If a line in the data below contains "autres", copy it.

Start of Block

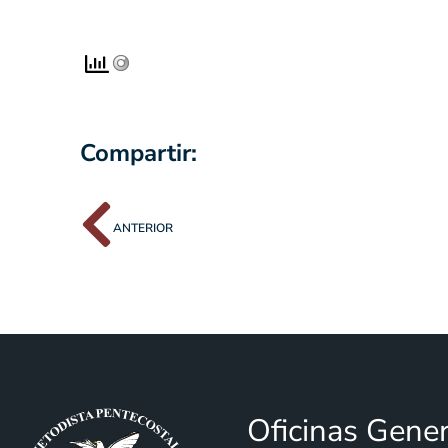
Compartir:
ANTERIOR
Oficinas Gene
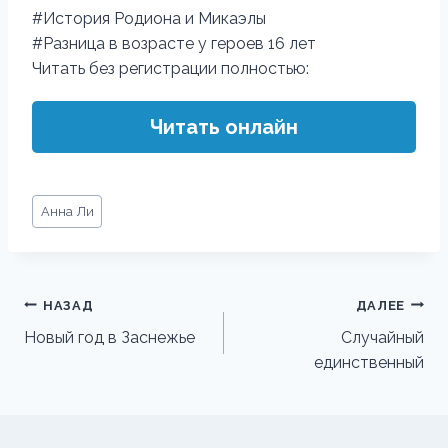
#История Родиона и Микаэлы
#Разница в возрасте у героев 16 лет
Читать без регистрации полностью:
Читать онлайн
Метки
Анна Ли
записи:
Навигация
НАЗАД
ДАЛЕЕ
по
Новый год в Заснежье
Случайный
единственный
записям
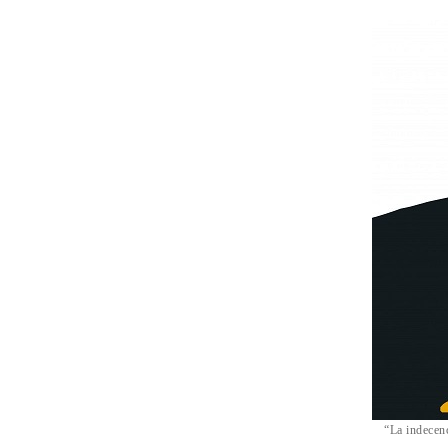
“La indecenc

End of Block
Start of Block

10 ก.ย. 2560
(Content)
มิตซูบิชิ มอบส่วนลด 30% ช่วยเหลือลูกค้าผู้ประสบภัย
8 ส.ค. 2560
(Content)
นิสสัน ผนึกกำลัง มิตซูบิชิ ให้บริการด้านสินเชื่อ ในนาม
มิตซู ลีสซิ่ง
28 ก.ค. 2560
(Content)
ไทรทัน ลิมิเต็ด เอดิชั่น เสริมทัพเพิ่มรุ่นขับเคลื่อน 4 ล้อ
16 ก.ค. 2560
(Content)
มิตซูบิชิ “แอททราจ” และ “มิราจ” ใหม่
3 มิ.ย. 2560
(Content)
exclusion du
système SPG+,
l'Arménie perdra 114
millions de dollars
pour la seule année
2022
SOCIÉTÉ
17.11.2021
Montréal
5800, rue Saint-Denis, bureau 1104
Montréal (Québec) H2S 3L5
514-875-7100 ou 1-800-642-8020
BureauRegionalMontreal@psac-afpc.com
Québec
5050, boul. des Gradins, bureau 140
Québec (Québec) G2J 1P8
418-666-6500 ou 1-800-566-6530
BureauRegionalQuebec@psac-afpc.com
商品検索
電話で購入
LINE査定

End of Block
Start of Block

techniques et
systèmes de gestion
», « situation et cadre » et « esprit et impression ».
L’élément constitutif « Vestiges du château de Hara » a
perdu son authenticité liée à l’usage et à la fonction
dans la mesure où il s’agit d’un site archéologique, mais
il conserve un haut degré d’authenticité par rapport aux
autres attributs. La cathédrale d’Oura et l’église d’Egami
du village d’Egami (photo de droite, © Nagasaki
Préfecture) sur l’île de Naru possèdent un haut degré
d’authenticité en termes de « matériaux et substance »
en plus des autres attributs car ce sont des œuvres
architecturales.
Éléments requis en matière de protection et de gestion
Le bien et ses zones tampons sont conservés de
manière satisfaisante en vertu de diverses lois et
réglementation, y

End of Block

#### Answer box
autres attributs. La cathédrale d’Oura et l’église d’Egami
en plus des autres attributs car ce sont des œuvres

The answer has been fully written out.